ホルストは組曲《惑星》の最後に「海王星、神秘主義者」を置いている。前回も述べたように、ホルストの着想は天文学ではなく占星術にあるのだが、この曲に関しては強大な海神のイメージよりは、太陽からもっとも遠い孤独な惑星といったイメージがしっくりくる。《惑星》全曲のなかで、この曲にのみ女声合唱が登場し、曲の最後で静かにフェイドアウトして神秘的なムードを高めている。
ホルスト:組曲《惑星》より「海王星」
モーツァルトのオペラでは意外なやさしさを見せるネプチューン
ネプチューンといえば、モーツァルトのオペラ《イドメネオ》を挙げないわけにはいかない。ウィーンに定住する以前のモーツァルトがバイエルン選帝侯からの依頼で作曲し、ミュンヘンで初演された作品である。
舞台となるのはトロイヤ戦争後のクレタ島。クレタ王イドメネオは海で嵐にあって遭難する。そこでイドメネオはネプチューンに誓う。もし助かったら、陸で最初に出会った者を生贄として捧げましょう、と。難破した船から逃れてイドメネオが陸にたどり着くと、そこに近づいてきたのは息子のイダマンテだった……。
モーツァルト:オペラ《イドメネオ》
実にスリリングなストーリー展開ではないだろうか。わが子を生贄として捧げなければならなくなった王は、息子への愛と神との約束との間で葛藤する。いったい登場人物たちはこの危機をどうやって乗り越えるのか。
だがワクワクしていると、最後にとんでもない肩透かしを食らうことになる。名作オペラなので結末までネタバレするが、王が息子を手にかけようとするギリギリのところで、神の声が響き渡る。「お前たちの愛に免じて、許す!」。

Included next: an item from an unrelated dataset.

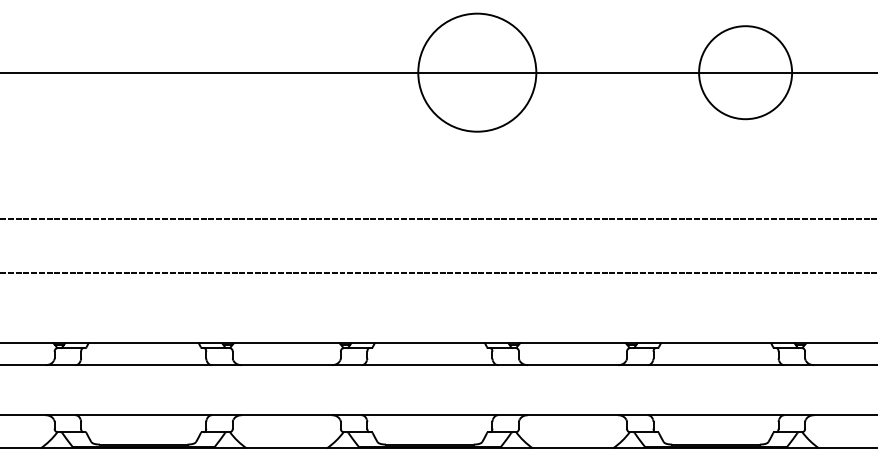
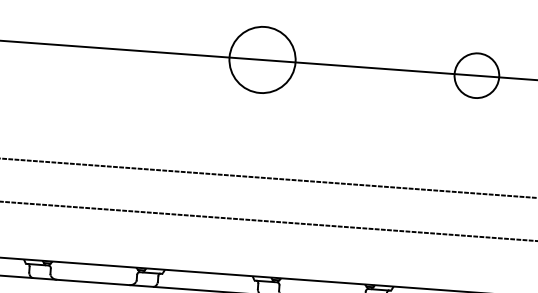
circle: (477, 72) -> (262, 59), size x0.7
circle: (745, 72) -> (476, 75), size x0.6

えっ、許しちゃうの? ネプチューン、意外にやさしい。そんな強制ハッピーエンドで物語が閉じられる。絵に描いたようなデウス・エクス・マキナ(機械仕掛けの神)で、現代人には禁じ手にしか思えないのだが、18世紀のお客さんは納得できたのだろうか。
オッフェンバックの新発見作品にも登場
ネプチューンの音楽で近年話題になったのは、オッフェンバックの新発見作品《ネプチューンの王宮》。ハワード・グリフィス指揮ベルリン=ドイツ交響楽団がCPOレーベルで世界初録音している。ジャケットにはトライデントを片手に持った堂々たるネプチューンの雄姿が描かれている。
オッフェンバック:《ネプチューンの王宮》
オペレッタ《天国と地獄》のためのバレエ音楽として書かれており、冒頭の激しい嵐の表現にネプチューンらしさが感じられる。マッチョなのはこの場面だけで、あとははなはだ優雅で軽快なのだが、そこはバレエ音楽なので致し方ない。